*** Opening Listed records ***

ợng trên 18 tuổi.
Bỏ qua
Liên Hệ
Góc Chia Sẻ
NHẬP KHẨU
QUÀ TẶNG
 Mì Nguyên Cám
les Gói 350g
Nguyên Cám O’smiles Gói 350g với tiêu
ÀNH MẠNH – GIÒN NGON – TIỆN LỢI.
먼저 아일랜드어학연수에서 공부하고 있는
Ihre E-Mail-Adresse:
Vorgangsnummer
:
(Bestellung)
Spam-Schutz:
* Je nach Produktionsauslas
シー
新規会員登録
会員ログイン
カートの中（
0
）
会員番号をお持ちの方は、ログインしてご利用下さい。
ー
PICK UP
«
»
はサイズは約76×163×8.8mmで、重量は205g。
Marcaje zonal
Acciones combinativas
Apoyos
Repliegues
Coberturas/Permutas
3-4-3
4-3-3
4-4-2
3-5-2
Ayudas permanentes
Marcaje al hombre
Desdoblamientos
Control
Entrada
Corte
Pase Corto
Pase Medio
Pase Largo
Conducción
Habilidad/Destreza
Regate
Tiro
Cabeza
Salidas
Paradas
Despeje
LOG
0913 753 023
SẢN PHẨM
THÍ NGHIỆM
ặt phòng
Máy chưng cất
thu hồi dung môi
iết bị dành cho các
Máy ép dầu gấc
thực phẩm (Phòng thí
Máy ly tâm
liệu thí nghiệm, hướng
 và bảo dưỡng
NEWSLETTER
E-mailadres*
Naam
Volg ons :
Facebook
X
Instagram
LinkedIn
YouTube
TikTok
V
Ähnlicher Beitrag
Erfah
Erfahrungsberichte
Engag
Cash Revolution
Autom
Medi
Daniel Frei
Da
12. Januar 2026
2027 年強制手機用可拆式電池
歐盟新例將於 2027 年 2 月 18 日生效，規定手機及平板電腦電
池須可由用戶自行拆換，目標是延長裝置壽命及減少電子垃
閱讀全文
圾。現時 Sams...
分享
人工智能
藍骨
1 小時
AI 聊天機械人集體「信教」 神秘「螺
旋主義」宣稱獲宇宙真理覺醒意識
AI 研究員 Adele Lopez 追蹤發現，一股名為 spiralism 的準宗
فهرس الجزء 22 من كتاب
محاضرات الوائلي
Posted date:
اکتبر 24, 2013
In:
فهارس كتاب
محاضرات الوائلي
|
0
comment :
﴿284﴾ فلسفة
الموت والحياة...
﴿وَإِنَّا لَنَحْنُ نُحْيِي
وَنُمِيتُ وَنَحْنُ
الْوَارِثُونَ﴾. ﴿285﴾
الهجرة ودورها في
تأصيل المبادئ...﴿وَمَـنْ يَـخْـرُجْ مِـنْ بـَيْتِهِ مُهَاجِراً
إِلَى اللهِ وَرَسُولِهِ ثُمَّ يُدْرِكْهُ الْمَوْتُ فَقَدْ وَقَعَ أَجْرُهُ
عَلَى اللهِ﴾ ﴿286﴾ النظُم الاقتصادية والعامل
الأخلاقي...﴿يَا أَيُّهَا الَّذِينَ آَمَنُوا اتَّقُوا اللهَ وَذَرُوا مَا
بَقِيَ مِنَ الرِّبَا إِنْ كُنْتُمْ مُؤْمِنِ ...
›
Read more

*** Closing Listed records ***
*** Opening Listed records ***

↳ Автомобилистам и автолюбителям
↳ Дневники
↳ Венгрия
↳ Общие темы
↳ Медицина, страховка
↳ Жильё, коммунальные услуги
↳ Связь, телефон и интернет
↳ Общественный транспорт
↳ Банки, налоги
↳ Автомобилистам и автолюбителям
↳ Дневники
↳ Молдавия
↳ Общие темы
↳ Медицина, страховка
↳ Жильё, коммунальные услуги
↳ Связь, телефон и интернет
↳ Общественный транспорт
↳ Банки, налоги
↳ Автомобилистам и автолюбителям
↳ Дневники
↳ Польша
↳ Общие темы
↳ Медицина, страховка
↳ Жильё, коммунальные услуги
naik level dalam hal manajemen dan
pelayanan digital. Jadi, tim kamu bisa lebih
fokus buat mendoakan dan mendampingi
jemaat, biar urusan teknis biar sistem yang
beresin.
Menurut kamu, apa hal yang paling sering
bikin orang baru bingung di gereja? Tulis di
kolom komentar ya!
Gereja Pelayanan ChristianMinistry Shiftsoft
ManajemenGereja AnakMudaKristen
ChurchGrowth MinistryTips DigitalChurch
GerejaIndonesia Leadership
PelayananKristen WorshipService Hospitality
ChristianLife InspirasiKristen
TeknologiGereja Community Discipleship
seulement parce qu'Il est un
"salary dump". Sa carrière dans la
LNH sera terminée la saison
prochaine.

*** Closing Listed records ***
*** Opening Listed records ***

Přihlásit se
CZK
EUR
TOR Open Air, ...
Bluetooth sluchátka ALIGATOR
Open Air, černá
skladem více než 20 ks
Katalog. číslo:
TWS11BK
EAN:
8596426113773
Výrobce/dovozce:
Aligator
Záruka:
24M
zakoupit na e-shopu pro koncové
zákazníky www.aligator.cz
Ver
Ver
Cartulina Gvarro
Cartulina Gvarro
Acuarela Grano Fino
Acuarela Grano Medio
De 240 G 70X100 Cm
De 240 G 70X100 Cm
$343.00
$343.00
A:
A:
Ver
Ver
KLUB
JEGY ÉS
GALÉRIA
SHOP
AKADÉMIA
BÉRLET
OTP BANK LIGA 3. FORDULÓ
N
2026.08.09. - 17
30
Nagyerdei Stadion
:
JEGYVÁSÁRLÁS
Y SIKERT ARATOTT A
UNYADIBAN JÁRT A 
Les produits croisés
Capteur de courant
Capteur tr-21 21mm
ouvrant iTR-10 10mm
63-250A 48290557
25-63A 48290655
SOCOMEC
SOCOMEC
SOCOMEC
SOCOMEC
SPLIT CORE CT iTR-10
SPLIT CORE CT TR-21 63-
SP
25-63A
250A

*** Closing Listed records ***

■ Exercise instructions ■
Using the material above, gather every line that includes "yang".

■ Expected output ■
jemaat, biar urusan teknis biar sistem yang
Menurut kamu, apa hal yang paling sering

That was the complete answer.